Problem description
Every line of the entries with the word "picture" in it should be shown.

Recorded information
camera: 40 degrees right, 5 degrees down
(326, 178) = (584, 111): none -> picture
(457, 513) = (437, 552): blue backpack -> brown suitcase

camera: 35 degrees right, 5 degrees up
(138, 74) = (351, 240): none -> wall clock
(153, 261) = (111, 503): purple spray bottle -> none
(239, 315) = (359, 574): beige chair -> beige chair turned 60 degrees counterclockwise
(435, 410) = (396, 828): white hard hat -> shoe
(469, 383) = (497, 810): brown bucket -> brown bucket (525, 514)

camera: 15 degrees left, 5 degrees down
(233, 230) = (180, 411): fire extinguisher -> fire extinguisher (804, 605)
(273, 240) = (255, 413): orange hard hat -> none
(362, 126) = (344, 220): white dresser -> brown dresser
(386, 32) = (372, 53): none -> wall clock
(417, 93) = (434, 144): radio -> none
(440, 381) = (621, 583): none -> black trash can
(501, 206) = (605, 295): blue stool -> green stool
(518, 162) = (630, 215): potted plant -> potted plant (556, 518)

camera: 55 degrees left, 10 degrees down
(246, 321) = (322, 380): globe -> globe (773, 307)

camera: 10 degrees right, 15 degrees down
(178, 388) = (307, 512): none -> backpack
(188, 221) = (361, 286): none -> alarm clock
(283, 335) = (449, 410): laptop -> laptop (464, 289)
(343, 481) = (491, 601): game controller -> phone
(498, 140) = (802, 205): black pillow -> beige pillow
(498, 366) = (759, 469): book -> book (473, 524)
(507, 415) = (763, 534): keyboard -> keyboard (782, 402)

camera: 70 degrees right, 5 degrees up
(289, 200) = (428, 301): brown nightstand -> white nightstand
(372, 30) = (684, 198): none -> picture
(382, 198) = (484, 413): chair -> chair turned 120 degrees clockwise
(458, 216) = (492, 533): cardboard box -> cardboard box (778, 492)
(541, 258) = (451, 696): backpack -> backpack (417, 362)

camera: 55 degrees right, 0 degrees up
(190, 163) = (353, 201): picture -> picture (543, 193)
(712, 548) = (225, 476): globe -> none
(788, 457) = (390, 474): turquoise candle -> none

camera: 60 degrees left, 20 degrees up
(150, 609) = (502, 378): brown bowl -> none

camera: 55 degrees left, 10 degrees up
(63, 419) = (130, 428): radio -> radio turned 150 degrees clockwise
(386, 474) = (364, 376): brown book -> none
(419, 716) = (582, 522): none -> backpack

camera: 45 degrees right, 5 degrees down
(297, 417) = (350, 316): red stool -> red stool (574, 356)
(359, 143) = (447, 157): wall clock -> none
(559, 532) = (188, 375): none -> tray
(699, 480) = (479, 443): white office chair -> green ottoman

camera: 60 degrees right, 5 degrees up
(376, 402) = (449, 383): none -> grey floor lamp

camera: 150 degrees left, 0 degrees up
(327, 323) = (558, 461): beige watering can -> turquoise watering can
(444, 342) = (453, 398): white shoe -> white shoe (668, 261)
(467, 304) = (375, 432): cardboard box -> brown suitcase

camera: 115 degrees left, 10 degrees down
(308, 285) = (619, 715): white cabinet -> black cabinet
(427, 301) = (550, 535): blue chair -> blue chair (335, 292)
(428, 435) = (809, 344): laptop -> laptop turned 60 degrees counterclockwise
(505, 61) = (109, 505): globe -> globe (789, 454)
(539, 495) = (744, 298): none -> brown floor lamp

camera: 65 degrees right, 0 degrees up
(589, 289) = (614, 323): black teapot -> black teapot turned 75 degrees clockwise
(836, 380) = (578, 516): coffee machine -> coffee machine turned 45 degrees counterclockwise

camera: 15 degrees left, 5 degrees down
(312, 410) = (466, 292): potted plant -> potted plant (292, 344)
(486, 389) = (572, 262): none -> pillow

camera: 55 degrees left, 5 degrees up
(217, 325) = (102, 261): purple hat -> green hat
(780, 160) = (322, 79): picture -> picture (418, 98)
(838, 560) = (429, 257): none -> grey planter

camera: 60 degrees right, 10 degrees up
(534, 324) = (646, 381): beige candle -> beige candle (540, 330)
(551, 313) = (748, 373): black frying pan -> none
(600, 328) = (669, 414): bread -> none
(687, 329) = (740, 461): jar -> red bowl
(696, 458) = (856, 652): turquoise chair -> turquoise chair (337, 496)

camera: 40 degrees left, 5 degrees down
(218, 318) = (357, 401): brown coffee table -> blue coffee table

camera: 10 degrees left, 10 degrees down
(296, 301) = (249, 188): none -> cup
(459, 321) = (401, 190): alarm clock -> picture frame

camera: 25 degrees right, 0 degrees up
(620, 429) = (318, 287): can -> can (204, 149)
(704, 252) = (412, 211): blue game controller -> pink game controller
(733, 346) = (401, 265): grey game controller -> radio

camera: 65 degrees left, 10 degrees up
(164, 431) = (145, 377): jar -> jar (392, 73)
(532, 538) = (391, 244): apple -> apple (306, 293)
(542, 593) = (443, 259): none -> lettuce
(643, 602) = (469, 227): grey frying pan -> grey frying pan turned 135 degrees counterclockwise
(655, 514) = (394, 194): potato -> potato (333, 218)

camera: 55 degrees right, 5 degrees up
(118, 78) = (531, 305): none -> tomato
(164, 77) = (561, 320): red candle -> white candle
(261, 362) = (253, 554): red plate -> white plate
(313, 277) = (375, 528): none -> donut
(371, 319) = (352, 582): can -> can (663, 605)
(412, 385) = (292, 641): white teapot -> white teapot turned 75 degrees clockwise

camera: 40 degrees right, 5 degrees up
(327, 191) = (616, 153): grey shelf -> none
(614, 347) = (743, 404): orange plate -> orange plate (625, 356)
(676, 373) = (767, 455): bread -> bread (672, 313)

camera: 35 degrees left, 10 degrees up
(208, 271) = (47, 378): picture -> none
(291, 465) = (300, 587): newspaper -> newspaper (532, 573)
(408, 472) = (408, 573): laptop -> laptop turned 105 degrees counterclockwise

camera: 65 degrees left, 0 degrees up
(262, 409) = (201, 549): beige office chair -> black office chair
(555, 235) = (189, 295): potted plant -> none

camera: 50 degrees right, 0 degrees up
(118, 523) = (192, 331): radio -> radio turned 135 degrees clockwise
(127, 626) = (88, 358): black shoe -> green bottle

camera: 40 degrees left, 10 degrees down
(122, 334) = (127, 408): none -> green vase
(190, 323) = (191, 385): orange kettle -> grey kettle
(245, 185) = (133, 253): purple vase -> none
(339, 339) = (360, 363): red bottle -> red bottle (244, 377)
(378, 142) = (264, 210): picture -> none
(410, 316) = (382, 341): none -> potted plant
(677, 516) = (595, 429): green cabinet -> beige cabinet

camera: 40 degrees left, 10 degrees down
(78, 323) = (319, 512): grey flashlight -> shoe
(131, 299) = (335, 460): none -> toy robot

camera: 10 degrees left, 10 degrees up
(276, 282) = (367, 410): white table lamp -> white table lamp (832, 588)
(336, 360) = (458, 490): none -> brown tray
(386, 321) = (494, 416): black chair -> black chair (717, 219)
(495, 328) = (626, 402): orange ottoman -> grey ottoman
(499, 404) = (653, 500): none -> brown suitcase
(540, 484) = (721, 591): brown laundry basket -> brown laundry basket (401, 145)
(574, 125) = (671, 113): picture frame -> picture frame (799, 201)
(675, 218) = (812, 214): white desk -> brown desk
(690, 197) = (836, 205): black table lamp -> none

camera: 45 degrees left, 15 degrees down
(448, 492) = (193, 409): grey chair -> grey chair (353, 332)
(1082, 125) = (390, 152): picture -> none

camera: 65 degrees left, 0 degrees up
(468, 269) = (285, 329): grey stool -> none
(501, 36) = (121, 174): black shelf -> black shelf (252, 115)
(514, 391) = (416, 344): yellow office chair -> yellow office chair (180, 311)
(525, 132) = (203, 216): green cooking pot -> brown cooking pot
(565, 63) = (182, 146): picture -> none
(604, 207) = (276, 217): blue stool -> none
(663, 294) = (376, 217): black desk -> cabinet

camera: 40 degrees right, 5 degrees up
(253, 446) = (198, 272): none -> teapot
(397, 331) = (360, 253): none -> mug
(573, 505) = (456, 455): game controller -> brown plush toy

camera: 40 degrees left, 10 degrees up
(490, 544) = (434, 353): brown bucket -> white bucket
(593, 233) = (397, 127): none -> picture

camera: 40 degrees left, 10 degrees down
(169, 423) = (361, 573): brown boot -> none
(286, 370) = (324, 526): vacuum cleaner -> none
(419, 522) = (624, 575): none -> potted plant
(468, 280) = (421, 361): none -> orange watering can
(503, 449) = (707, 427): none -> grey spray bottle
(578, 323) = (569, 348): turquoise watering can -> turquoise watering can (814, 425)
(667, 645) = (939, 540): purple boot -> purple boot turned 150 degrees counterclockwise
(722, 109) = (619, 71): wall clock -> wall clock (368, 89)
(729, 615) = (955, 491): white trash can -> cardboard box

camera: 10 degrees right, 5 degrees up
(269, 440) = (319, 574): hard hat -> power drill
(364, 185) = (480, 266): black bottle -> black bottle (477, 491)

Result below
(326, 178) = (584, 111): none -> picture
(372, 30) = (684, 198): none -> picture
(190, 163) = (353, 201): picture -> picture (543, 193)
(780, 160) = (322, 79): picture -> picture (418, 98)
(459, 321) = (401, 190): alarm clock -> picture frame
(208, 271) = (47, 378): picture -> none
(378, 142) = (264, 210): picture -> none
(574, 125) = (671, 113): picture frame -> picture frame (799, 201)
(1082, 125) = (390, 152): picture -> none
(565, 63) = (182, 146): picture -> none
(593, 233) = (397, 127): none -> picture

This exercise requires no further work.